Newly published data on health care hotspotting study underscores the importance of research transparency
This month, our team published de-identified data needed to replicate the results in Finkelstein and coauthors’ 2020 Health Care Hotspotting randomized controlled trial. This study showed that a much-lauded care coordination program failed to reduce hospital readmissions for “super-utilizers'' of the health care system with complex medical and social needs. The paper was the result of a long-term partnership between J-PAL affiliated researchers and the Camden Coalition of Healthcare Providers dating back to 2014.

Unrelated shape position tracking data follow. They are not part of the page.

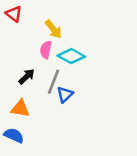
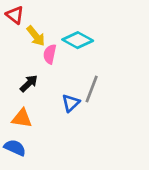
yellow arrow: (53, 29) -> (36, 36), moved
cyan diamond: (71, 56) -> (78, 40), moved
gray line: (53, 82) -> (92, 89), moved

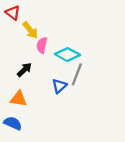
cyan diamond: (78, 40) -> (67, 55), moved

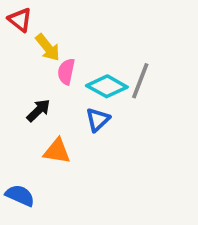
gray line: (77, 74) -> (140, 81), moved
blue triangle: (59, 86) -> (98, 120), moved
orange triangle: (19, 99) -> (57, 151), moved

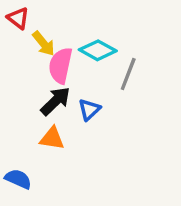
pink semicircle: (66, 72) -> (60, 66), size x1.5
cyan diamond: (107, 86) -> (98, 50), moved
black arrow: (38, 110) -> (55, 101), moved, size x1.4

Although this paper came out in January 2020, we’ve just now been able to share the data. We made this effort, even after the project was done, because producing public use data is an important component of transparent, reproducible science.
Why publish data?
Publishing replication data allows other researchers to confirm and reproduce research results. This means researchers can check the work of others by looking at the data and running their code to make sure it is accurate. It also ensures the original researchers did not selectively publish only the results that fit their hypotheses. Transparency in research, including openly sharing data, plays a key role in making science credible.
Publishing data also enables researchers to perform new analyses and examine hypotheses that may not have been covered by the original investigators. For example, when Finkelstein and colleagues published data from the Oregon Health Insurance Experiment, other independent researchers were able to investigate who was driving the increase in emergency department use as a result of Medicaid enrollment, with novel findings that the original team had not considered. In addition, publishing data allows the research to be included in meta-analyses, so that we can learn from the combined results of multiple studies. For research questions such as ours, where we’ve seen mixed evidence on similar programs, this is particularly important.
Building and cleaning a dataset takes time and effort. By making our data available, that work can benefit others. Researchers embarking on new evaluations of similar programs can now use our data to inform power calculations. And students and teachers can use our data to learn about research methods, exploring the role of regression to the mean to understand how a randomized evaluation was critical to unpacking the null effect of the program.
Considerations for publishing your own data
We’ve learned a lot about the process of publishing replication data over the past couple of years. Here are five key considerations we encourage other researchers to keep in mind as they seek to publish their own data:
- Plan for publishing replication data from the start of the research project. Publishing this data took as long as it did because our research uses administrative data from several Camden, New Jersey hospitals, and our data use agreements did not stipulate whether we could publish data. After publishing our paper, we worked with the hospital IRBs and our partners at the Camden Coalition to clarify our intent to publish and win required approvals. Thankfully, everyone involved saw the value of sharing data, but a preferable strategy would be to plan for publishing replication data from the start.
- Make clear to participants what you will do with their data through the informed consent process. This allows participants to make informed choices about study participation, and this is often the group that is hardest to go back to later if additional authorization is needed.
- Get IRB approval for data publication. This ensures some institutional oversight and that data publication has been weighed as part of the benefits and risks of the study.
- Codify the ability to publish data in data use agreements for administrative data. We failed to build data publication into data use agreements either because data providers required standard language or we feared raising it early would jeopardize access to data. With the benefit of hindsight, I recommend you get an early start. Universities already require that agreements allow academic freedom to publish results. We should think of the right to publish data as similarly important, particularly in cases where there are not clear ways for other researchers to acquire the data directly.
- Protect participant confidentiality. Publishing data needs to be balanced with protecting the personal information of study participants. We ensured that data was de-identified, following guidelines from HIPAA (the key US health care data law) to remove eighteen identifiers. We also removed or coded additional variables, like the names of hospitals and participant age, which, although not required, further reduced the likelihood of re-identifying participants. Researchers should understand the legal restrictions on their data (especially when working in sensitive topic areas or with vulnerable populations), follow requirements in data use agreements, and conduct their own risk assessments.
In our case, we can’t share all of our data, as some of our data use agreements explicitly prohibit publishing data in disaggregated form. That was the price of receiving data on the take up of government benefits, for example. But we can share the main outcomes related to hospital use, which is a great place to start.
Replication data is not the only component of research transparency. It goes hand in hand with other best practices like trial registration. And statistical replication is not the same thing as replicating the concepts of the study in another location. Still, it’s an important starting point, and we’re happy to have finally accomplished it for this study.
We encourage everyone to download our code and data and take a look around. See if you can recreate our tables and figures. See what new insights you can find. And let us know what you discover.
If you’re publishing data on your project, J-PAL has handy guides on data de-identification and publication.